[[ THE DATA, beginning ]]
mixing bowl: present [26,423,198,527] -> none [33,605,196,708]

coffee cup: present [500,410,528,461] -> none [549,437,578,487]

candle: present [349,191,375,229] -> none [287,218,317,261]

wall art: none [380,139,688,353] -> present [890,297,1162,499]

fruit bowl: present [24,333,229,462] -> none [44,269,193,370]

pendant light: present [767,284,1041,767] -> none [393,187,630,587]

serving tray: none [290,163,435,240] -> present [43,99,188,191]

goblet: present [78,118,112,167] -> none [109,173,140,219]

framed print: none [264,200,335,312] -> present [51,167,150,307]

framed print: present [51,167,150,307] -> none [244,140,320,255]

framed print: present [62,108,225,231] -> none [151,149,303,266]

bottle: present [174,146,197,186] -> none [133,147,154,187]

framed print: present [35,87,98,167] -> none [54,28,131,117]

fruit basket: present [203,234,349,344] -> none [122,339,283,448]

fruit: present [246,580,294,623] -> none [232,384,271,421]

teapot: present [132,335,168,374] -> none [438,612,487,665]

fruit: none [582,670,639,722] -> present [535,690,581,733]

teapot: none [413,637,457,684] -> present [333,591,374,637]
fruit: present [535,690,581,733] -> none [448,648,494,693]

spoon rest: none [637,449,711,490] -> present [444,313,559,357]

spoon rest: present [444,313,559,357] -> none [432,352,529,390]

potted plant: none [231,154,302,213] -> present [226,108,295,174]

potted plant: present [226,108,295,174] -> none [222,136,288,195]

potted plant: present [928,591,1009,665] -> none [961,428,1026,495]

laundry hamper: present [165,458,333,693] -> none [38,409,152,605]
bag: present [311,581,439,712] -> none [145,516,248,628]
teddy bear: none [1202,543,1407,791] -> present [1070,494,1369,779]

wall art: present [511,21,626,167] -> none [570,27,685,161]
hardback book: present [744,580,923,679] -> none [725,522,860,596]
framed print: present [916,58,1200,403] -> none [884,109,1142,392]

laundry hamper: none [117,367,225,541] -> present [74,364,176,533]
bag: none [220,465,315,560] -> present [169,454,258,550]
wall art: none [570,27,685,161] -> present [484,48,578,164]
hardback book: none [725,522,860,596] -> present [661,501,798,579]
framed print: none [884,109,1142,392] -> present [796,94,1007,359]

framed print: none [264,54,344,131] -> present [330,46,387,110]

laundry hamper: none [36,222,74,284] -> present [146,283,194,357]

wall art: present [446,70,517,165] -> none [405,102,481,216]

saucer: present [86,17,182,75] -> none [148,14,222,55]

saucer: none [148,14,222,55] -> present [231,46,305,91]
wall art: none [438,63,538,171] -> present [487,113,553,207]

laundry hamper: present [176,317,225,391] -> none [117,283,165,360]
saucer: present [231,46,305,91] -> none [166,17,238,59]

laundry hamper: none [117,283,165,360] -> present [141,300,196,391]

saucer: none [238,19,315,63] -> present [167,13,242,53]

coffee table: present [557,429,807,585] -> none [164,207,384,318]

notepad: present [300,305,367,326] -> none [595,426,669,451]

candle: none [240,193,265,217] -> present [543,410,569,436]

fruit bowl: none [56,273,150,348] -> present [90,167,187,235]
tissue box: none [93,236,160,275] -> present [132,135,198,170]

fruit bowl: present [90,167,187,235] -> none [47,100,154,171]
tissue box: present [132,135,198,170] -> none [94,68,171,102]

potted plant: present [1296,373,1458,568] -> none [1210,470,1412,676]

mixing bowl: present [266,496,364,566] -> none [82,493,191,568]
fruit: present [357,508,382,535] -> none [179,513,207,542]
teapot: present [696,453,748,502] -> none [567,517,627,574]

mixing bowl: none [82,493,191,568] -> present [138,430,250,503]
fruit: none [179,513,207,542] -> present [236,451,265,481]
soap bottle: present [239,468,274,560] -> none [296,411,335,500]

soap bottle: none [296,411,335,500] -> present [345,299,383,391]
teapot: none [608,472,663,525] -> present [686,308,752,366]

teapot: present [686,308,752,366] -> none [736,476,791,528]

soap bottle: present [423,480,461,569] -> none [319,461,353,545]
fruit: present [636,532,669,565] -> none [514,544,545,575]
[[ THE DATA, end ]]
(EXERCISE PROMPT) The whole of the data must be given again, exactly as shown.

(SOLVED EXERCISE)
mixing bowl: present [26,423,198,527] -> none [33,605,196,708]

coffee cup: present [500,410,528,461] -> none [549,437,578,487]

candle: present [349,191,375,229] -> none [287,218,317,261]

wall art: none [380,139,688,353] -> present [890,297,1162,499]

fruit bowl: present [24,333,229,462] -> none [44,269,193,370]

pendant light: present [767,284,1041,767] -> none [393,187,630,587]

serving tray: none [290,163,435,240] -> present [43,99,188,191]

goblet: present [78,118,112,167] -> none [109,173,140,219]

framed print: none [264,200,335,312] -> present [51,167,150,307]

framed print: present [51,167,150,307] -> none [244,140,320,255]

framed print: present [62,108,225,231] -> none [151,149,303,266]

bottle: present [174,146,197,186] -> none [133,147,154,187]

framed print: present [35,87,98,167] -> none [54,28,131,117]

fruit basket: present [203,234,349,344] -> none [122,339,283,448]

fruit: present [246,580,294,623] -> none [232,384,271,421]

teapot: present [132,335,168,374] -> none [438,612,487,665]

fruit: none [582,670,639,722] -> present [535,690,581,733]

teapot: none [413,637,457,684] -> present [333,591,374,637]
fruit: present [535,690,581,733] -> none [448,648,494,693]

spoon rest: none [637,449,711,490] -> present [444,313,559,357]

spoon rest: present [444,313,559,357] -> none [432,352,529,390]

potted plant: none [231,154,302,213] -> present [226,108,295,174]

potted plant: present [226,108,295,174] -> none [222,136,288,195]

potted plant: present [928,591,1009,665] -> none [961,428,1026,495]

laundry hamper: present [165,458,333,693] -> none [38,409,152,605]
bag: present [311,581,439,712] -> none [145,516,248,628]
teddy bear: none [1202,543,1407,791] -> present [1070,494,1369,779]

wall art: present [511,21,626,167] -> none [570,27,685,161]
hardback book: present [744,580,923,679] -> none [725,522,860,596]
framed print: present [916,58,1200,403] -> none [884,109,1142,392]

laundry hamper: none [117,367,225,541] -> present [74,364,176,533]
bag: none [220,465,315,560] -> present [169,454,258,550]
wall art: none [570,27,685,161] -> present [484,48,578,164]
hardback book: none [725,522,860,596] -> present [661,501,798,579]
framed print: none [884,109,1142,392] -> present [796,94,1007,359]

framed print: none [264,54,344,131] -> present [330,46,387,110]

laundry hamper: none [36,222,74,284] -> present [146,283,194,357]

wall art: present [446,70,517,165] -> none [405,102,481,216]

saucer: present [86,17,182,75] -> none [148,14,222,55]

saucer: none [148,14,222,55] -> present [231,46,305,91]
wall art: none [438,63,538,171] -> present [487,113,553,207]

laundry hamper: present [176,317,225,391] -> none [117,283,165,360]
saucer: present [231,46,305,91] -> none [166,17,238,59]

laundry hamper: none [117,283,165,360] -> present [141,300,196,391]

saucer: none [238,19,315,63] -> present [167,13,242,53]

coffee table: present [557,429,807,585] -> none [164,207,384,318]

notepad: present [300,305,367,326] -> none [595,426,669,451]

candle: none [240,193,265,217] -> present [543,410,569,436]

fruit bowl: none [56,273,150,348] -> present [90,167,187,235]
tissue box: none [93,236,160,275] -> present [132,135,198,170]

fruit bowl: present [90,167,187,235] -> none [47,100,154,171]
tissue box: present [132,135,198,170] -> none [94,68,171,102]

potted plant: present [1296,373,1458,568] -> none [1210,470,1412,676]

mixing bowl: present [266,496,364,566] -> none [82,493,191,568]
fruit: present [357,508,382,535] -> none [179,513,207,542]
teapot: present [696,453,748,502] -> none [567,517,627,574]

mixing bowl: none [82,493,191,568] -> present [138,430,250,503]
fruit: none [179,513,207,542] -> present [236,451,265,481]
soap bottle: present [239,468,274,560] -> none [296,411,335,500]

soap bottle: none [296,411,335,500] -> present [345,299,383,391]
teapot: none [608,472,663,525] -> present [686,308,752,366]

teapot: present [686,308,752,366] -> none [736,476,791,528]

soap bottle: present [423,480,461,569] -> none [319,461,353,545]
fruit: present [636,532,669,565] -> none [514,544,545,575]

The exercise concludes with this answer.